[Items from a data source]
^^^^^^^^^^^^^^^^

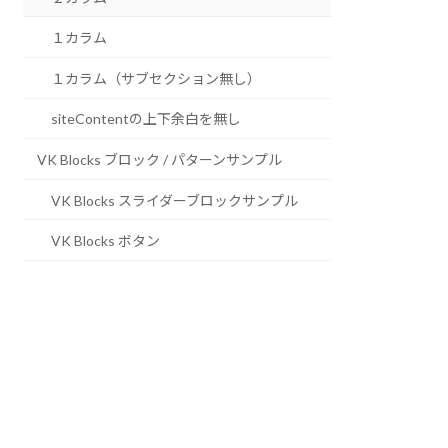
１カラム
１カラム（サブセクション無し）
siteContentの上下余白を無し
VK Blocks ブロック / パターンサンプル
VK Blocks スライダーブロックサンプル
VK Blocks ボタン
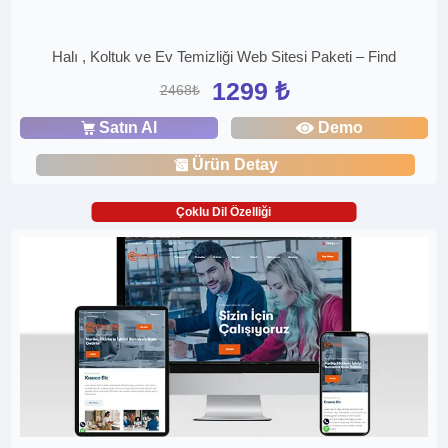
Halı , Koltuk ve Ev Temizliği Web Sitesi Paketi – Find
1299 ₺
2468₺
Satın Al
Demo
Ürün Detay
Çoklu Dil Özelliği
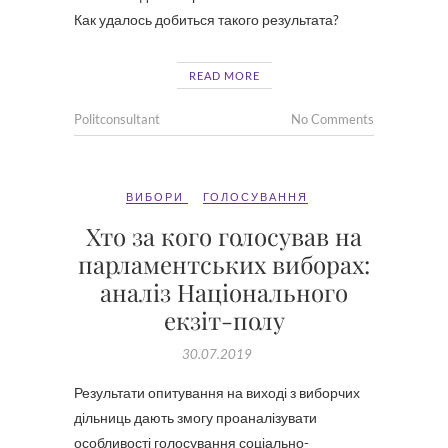
Как удалось добиться такого результата?
READ MORE
Politconsultant
No Comments
ВИБОРИ
ГОЛОСУВАННЯ
Хто за кого голосував на
парламентських виборах:
аналіз Національного
екзіт-полу
30.07.2019
Результати опитування на виході з виборчих
дільниць дають змогу проаналізувати
особливості голосування соціально-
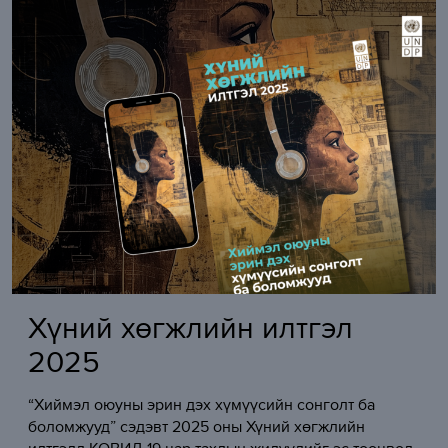
Хүний хөгжлийн илтгэл
2025
“Хиймэл оюуны эрин дэх хүмүүсийн сонголт ба
боломжууд” сэдэвт 2025 оны Хүний хөгжлийн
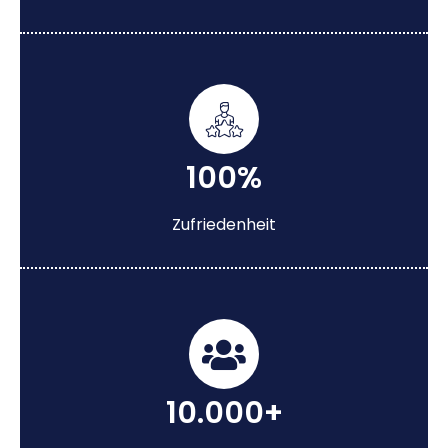
100%
Zufriedenheit
10.000+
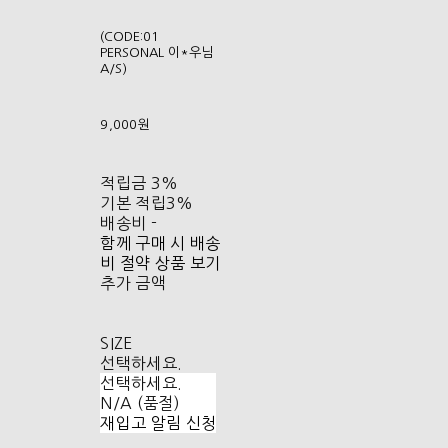
(CODE:01
PERSONAL 이*우님
A/S)
9,000원
적립금
3%
기본 적립
3%
배송비
-
함께 구매 시 배송
비 절약 상품 보기
추가 금액
SIZE
선택하세요.
선택하세요.
N/A (품절)
재입고 알림 신청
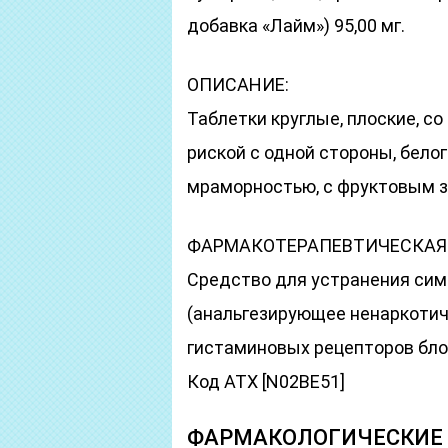
добавка «Лайм») 95,00 мг.
ОПИСАНИЕ:
Таблетки круглые, плоские, с
риской с одной стороны, белог
мраморностью, с фруктовым з
ФАРМАКОТЕРАПЕВТИЧЕСКАЯ 
Средство для устранения сим
(анальгезирующее ненаркотич
гистаминовых рецепторов бло
Код АТХ [N02BE51]
ФАРМАКОЛОГИЧЕСКИЕ 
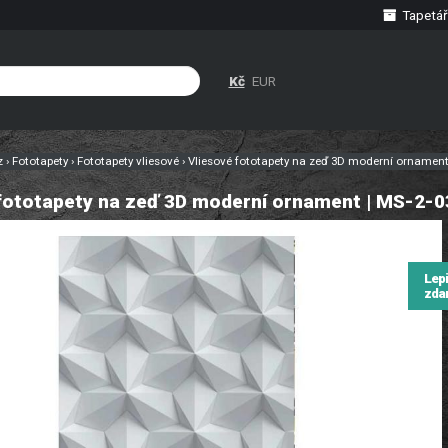
Tapetář
Kč
EUR
cz
›
Fototapety
›
Fototapety vliesové
›
Vliesové fototapety na zeď 3D moderní ornament
fototapety na zeď 3D moderní ornament | MS-2-0
Lep
zda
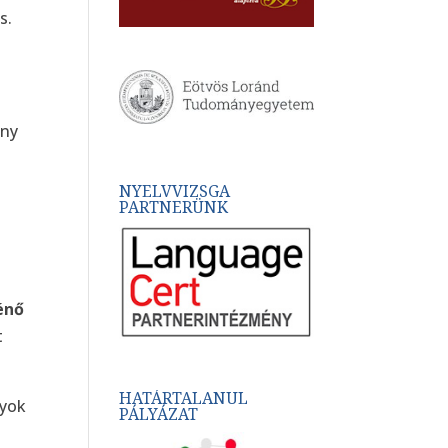
s.
ény
NYELVVIZSGA
PARTNERÜNK
énő
t
HATÁRTALANUL
nyok
PÁLYÁZAT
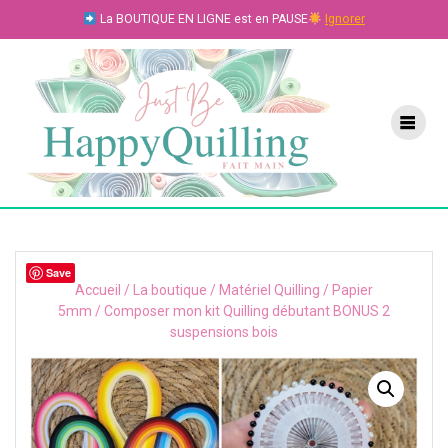
Skip
La BOUTIQUE EN LIGNE est en PAUSE
Ignorer
to
content
Save
Accueil
/
La boutique
/
Matériel Quilling
/
Papier
5mm
/ Composer mon kit Quilling débutant BONUS 2
suspensions bois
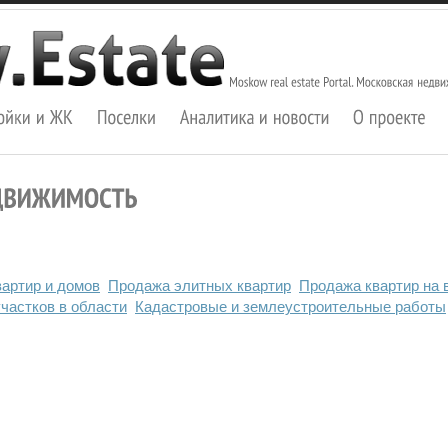
артир и домов
Продажа элитных квартир
Продажа квартир на 
частков в области
Кадастровые и землеустроительные работы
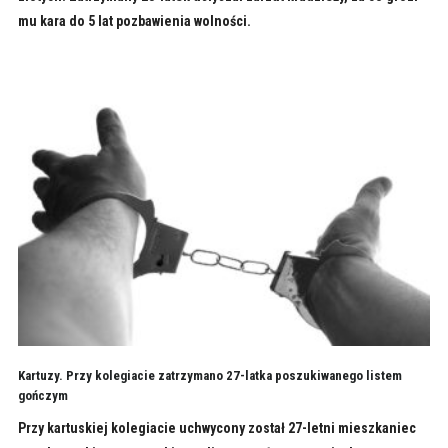
mu kara do 5 lat pozbawienia wolności.
Kartuzy. Przy kolegiacie zatrzymano 27-latka poszukiwanego listem
gończym
Przy kartuskiej kolegiacie uchwycony został 27-letni mieszkaniec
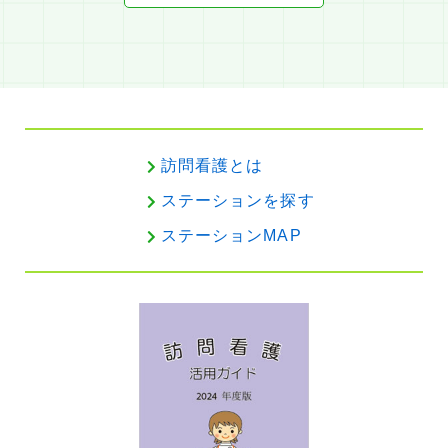
訪問看護とは
ステーションを探す
ステーションMAP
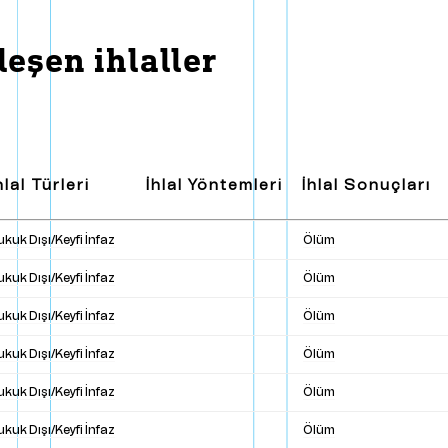
ışmanlar
B
a
s
ı
n
daşlar
eşen ihlaller
odoloji ve Politikalar
hlal Türleri
İhlal Yöntemleri
İhlal Sonuçları
kuk Dışı/Keyfi İnfaz
Ölüm
kuk Dışı/Keyfi İnfaz
Ölüm
kuk Dışı/Keyfi İnfaz
Ölüm
kuk Dışı/Keyfi İnfaz
Ölüm
kuk Dışı/Keyfi İnfaz
Ölüm
kuk Dışı/Keyfi İnfaz
Ölüm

^^^^^^^^^^^^^^^^

Assignment:
For every line above that has "kolegiacie" in it, copy the line.

Solution:
Kartuzy. Przy kolegiacie zatrzymano 27-latka poszukiwanego listem
Przy kartuskiej kolegiacie uchwycony został 27-letni mieszkaniec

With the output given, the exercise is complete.